### EXERCISE DETAILS
Transcribe every line of text in each of the following entries, keeping each line's wording, spelling, and punctuation unchanged.

■ ■ ■ ■ ■ ■ ■

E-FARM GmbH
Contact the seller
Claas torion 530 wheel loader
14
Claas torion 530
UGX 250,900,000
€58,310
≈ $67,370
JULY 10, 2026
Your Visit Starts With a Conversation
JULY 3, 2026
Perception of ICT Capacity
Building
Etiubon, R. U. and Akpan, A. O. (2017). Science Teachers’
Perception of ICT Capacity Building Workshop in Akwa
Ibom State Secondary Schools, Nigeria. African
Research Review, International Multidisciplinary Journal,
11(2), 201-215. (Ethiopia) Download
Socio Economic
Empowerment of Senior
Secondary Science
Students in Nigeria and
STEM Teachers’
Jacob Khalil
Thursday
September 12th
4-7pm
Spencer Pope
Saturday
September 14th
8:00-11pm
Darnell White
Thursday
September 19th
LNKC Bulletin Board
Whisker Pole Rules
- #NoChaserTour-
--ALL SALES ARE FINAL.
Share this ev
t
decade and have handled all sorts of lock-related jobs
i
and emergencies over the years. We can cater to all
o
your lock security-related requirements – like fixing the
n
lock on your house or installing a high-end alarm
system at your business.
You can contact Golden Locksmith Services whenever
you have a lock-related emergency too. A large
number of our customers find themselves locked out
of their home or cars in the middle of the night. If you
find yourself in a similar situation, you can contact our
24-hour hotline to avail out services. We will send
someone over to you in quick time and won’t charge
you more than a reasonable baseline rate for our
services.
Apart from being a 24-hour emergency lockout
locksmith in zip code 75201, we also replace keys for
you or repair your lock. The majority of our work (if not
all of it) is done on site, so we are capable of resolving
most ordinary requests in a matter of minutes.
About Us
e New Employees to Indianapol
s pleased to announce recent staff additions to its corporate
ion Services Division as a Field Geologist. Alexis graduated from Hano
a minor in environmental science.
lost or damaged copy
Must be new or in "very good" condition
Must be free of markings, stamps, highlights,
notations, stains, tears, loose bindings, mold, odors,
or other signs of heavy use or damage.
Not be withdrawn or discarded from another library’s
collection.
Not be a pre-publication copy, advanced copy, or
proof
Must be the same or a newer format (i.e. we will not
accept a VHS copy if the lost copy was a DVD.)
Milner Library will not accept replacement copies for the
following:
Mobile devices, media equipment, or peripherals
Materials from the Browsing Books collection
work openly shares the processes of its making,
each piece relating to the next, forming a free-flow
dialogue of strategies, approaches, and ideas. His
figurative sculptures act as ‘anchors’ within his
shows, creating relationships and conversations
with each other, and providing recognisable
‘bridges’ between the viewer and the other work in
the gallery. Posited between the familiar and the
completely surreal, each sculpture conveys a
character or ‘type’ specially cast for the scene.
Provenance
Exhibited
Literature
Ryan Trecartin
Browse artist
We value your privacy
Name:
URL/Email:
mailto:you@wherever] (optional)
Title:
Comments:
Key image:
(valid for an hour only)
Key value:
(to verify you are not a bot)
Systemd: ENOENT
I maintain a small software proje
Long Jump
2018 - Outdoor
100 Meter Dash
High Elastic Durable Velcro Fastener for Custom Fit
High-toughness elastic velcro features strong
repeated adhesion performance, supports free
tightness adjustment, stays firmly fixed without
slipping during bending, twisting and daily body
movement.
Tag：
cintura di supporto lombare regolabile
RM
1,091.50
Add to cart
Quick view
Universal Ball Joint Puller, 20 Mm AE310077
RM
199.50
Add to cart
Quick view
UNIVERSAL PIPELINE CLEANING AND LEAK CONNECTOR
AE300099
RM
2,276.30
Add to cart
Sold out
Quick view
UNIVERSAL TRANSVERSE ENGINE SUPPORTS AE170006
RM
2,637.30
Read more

■ ■ ■ ■ ■ ■ ■

### SOLUTION TO THE PROBLEM
E-FARM GmbH
Contact the seller
Claas torion 530 wheel loader
14
Claas torion 530
UGX 250,900,000
€58,310
≈ $67,370
JULY 10, 2026
Your Visit Starts With a Conversation
JULY 3, 2026
Perception of ICT Capacity
Building
Etiubon, R. U. and Akpan, A. O. (2017). Science Teachers’
Perception of ICT Capacity Building Workshop in Akwa
Ibom State Secondary Schools, Nigeria. African
Research Review, International Multidisciplinary Journal,
11(2), 201-215. (Ethiopia) Download
Socio Economic
Empowerment of Senior
Secondary Science
Students in Nigeria and
STEM Teachers’
Jacob Khalil
Thursday
September 12th
4-7pm
Spencer Pope
Saturday
September 14th
8:00-11pm
Darnell White
Thursday
September 19th
LNKC Bulletin Board
Whisker Pole Rules
- #NoChaserTour-
--ALL SALES ARE FINAL.
Share this ev
t
decade and have handled all sorts of lock-related jobs
i
and emergencies over the years. We can cater to all
o
your lock security-related requirements – like fixing the
n
lock on your house or installing a high-end alarm
system at your business.
You can contact Golden Locksmith Services whenever
you have a lock-related emergency too. A large
number of our customers find themselves locked out
of their home or cars in the middle of the night. If you
find yourself in a similar situation, you can contact our
24-hour hotline to avail out services. We will send
someone over to you in quick time and won’t charge
you more than a reasonable baseline rate for our
services.
Apart from being a 24-hour emergency lockout
locksmith in zip code 75201, we also replace keys for
you or repair your lock. The majority of our work (if not
all of it) is done on site, so we are capable of resolving
most ordinary requests in a matter of minutes.
About Us
e New Employees to Indianapol
s pleased to announce recent staff additions to its corporate
ion Services Division as a Field Geologist. Alexis graduated from Hano
a minor in environmental science.
lost or damaged copy
Must be new or in "very good" condition
Must be free of markings, stamps, highlights,
notations, stains, tears, loose bindings, mold, odors,
or other signs of heavy use or damage.
Not be withdrawn or discarded from another library’s
collection.
Not be a pre-publication copy, advanced copy, or
proof
Must be the same or a newer format (i.e. we will not
accept a VHS copy if the lost copy was a DVD.)
Milner Library will not accept replacement copies for the
following:
Mobile devices, media equipment, or peripherals
Materials from the Browsing Books collection
work openly shares the processes of its making,
each piece relating to the next, forming a free-flow
dialogue of strategies, approaches, and ideas. His
figurative sculptures act as ‘anchors’ within his
shows, creating relationships and conversations
with each other, and providing recognisable
‘bridges’ between the viewer and the other work in
the gallery. Posited between the familiar and the
completely surreal, each sculpture conveys a
character or ‘type’ specially cast for the scene.
Provenance
Exhibited
Literature
Ryan Trecartin
Browse artist
We value your privacy
Name:
URL/Email:
mailto:you@wherever] (optional)
Title:
Comments:
Key image:
(valid for an hour only)
Key value:
(to verify you are not a bot)
Systemd: ENOENT
I maintain a small software proje
Long Jump
2018 - Outdoor
100 Meter Dash
High Elastic Durable Velcro Fastener for Custom Fit
High-toughness elastic velcro features strong
repeated adhesion performance, supports free
tightness adjustment, stays firmly fixed without
slipping during bending, twisting and daily body
movement.
Tag：
cintura di supporto lombare regolabile
RM
1,091.50
Add to cart
Quick view
Universal Ball Joint Puller, 20 Mm AE310077
RM
199.50
Add to cart
Quick view
UNIVERSAL PIPELINE CLEANING AND LEAK CONNECTOR
AE300099
RM
2,276.30
Add to cart
Sold out
Quick view
UNIVERSAL TRANSVERSE ENGINE SUPPORTS AE170006
RM
2,637.30
Read more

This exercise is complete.